In 1873 the Taylors sold Aubrey House due to Peter's ill health and moved to Brighton.

===Post Taylors; recent history===
The house was bought from the Taylors by City Financier William Cleverley Alexander, an art collector and patron of painter James Abbott McNeill Whistler for c.£15,000. Later that year Whistler advised Alexander on the redecorating of the three inter-communicating rooms, the Red Room, the White Room, and the Pink Room (used as a library) along the south front of the house. It is not known if Whistler's designs were still extant after World War I. During the nineteenth century many alterations were made to the house and the interior was considerably remodelled. The adjoining Aubrey Road was rebuilt in 1875.

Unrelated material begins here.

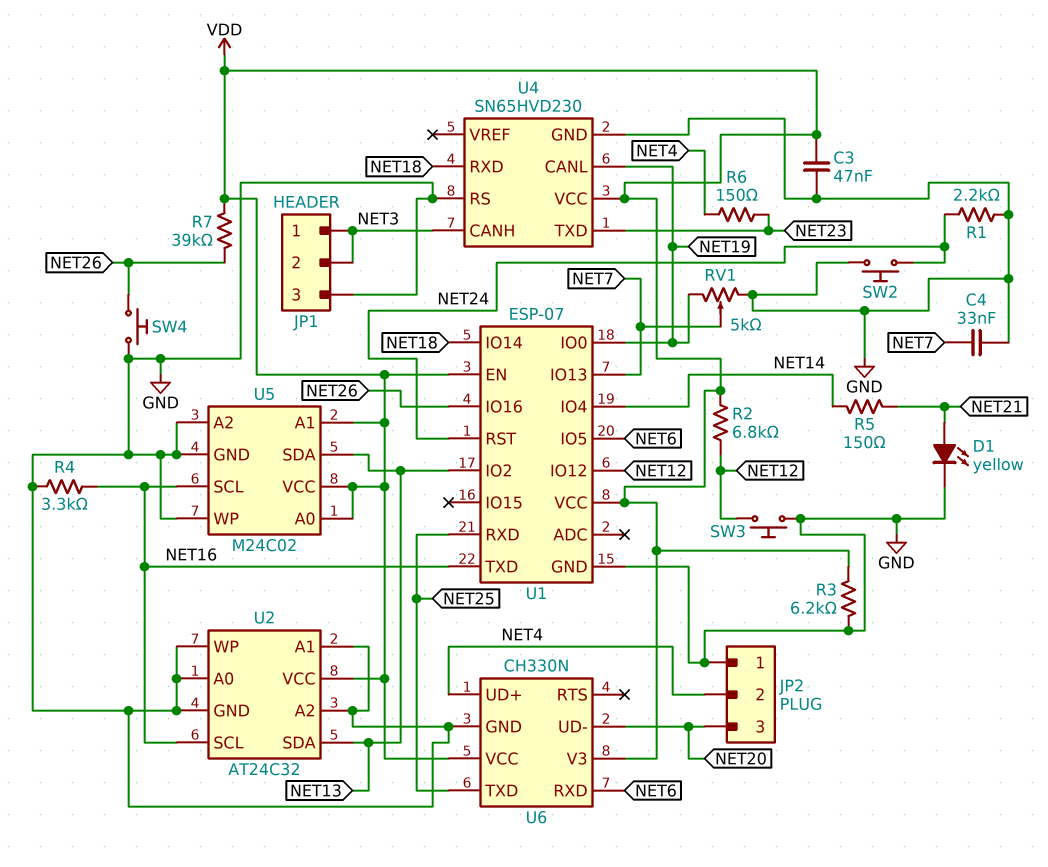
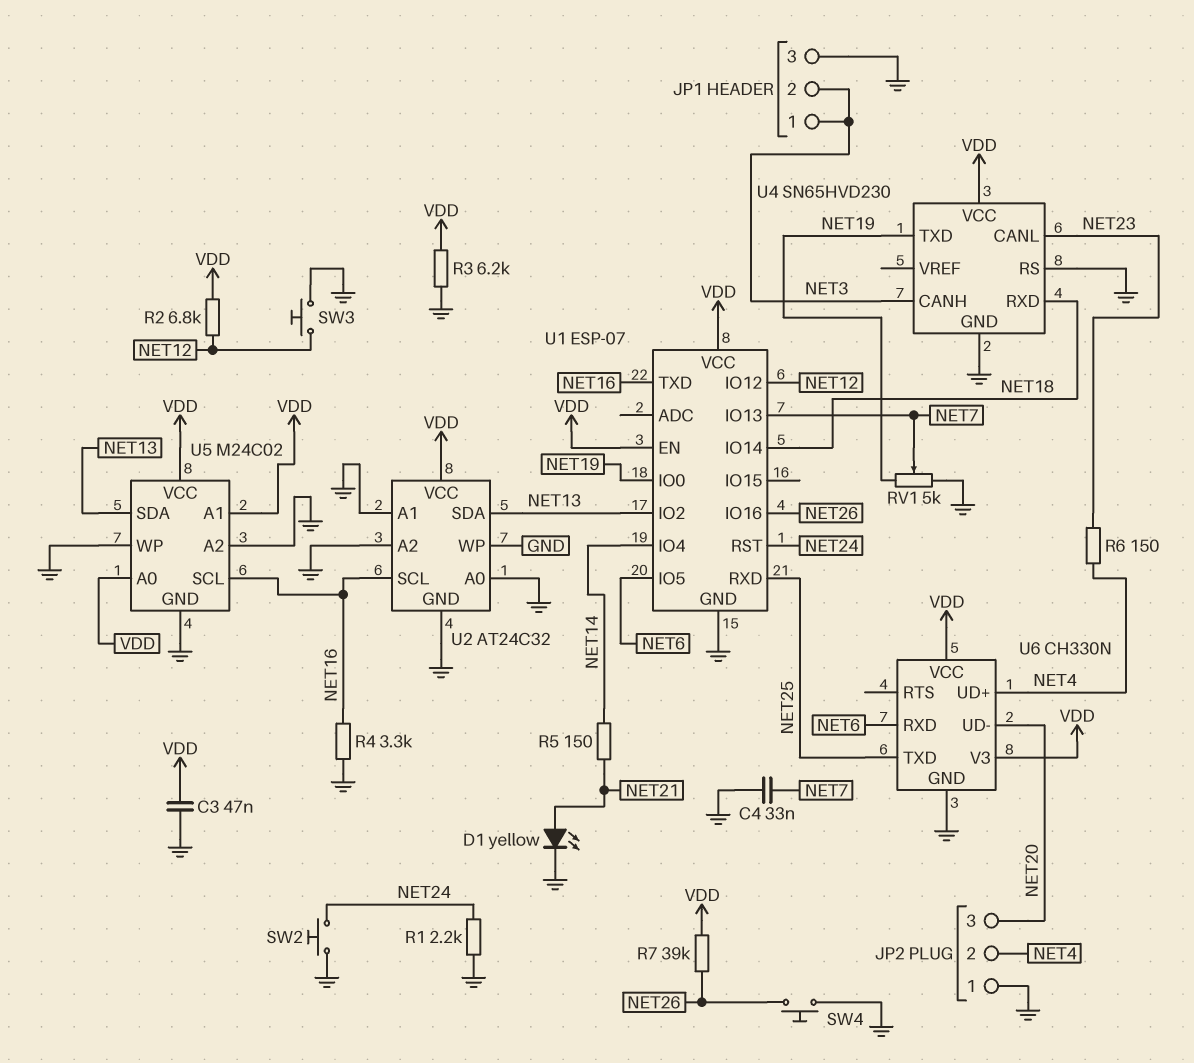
U4 pin CANL: NET19 -> NET23
U4 pin TXD: NET23 -> NET19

Between 1914 and 1920 Aubrey House was used as a hospital as part of the war effort for the First World War. The Garden Room was used as a convalescent ward for 15 Belgian soldiers who had been discharged from the London Hospital. Many of the soldiers returned to active service in July 1915 but three remained for over a year, quartered in the stables. William Cleverly Alexander had died after a fall down the basement stairs of his country residence, Heathfield Park in East Sussex. Following his death, his family offered Aubrey House to the War Office in April 1916 as use as a Hospital for Officers in conjunction with Moray Lodge, which had become an annexe to the Special Hospital for Officers in Palace Green. The house was adapted internally for use as a Voluntary Aid Detachment (VAD) hospital and opened in the autumn of 1916. The Hospital had 20 beds and the nursing staff consisted of a Matron with eight trained nurses and many members of the local VAD. The hospital continued until April 1920, when it was reclaimed by the Alexander sisters, who had inherited the house.

In 1986 Prince Andrew's bachelor party was held at Aubrey House, attended by Prince Charles, Billy Connolly, David Frost and Elton John. Aubrey House was sold by estate agents Knight Frank in November 1997 for £20 million, having been on sale for a year, with its price having been reduced by £5 million. At the time of its sale Aubrey House was the most expensive property ever sold in London. The sale included three terraced houses and two acres of gardens. The purchaser was the publisher and philanthropist Sigrid Rausing, of the Rausing family. It remains a private residence.

A London County Council blue plaque was unveiled in 1960 to commemorate the notable residents of Aubrey House. Sir Edward Lloyd, Lady Mary Coke, Peter and Clementia Taylor and William Cleverly Alexander are listed on the plaque.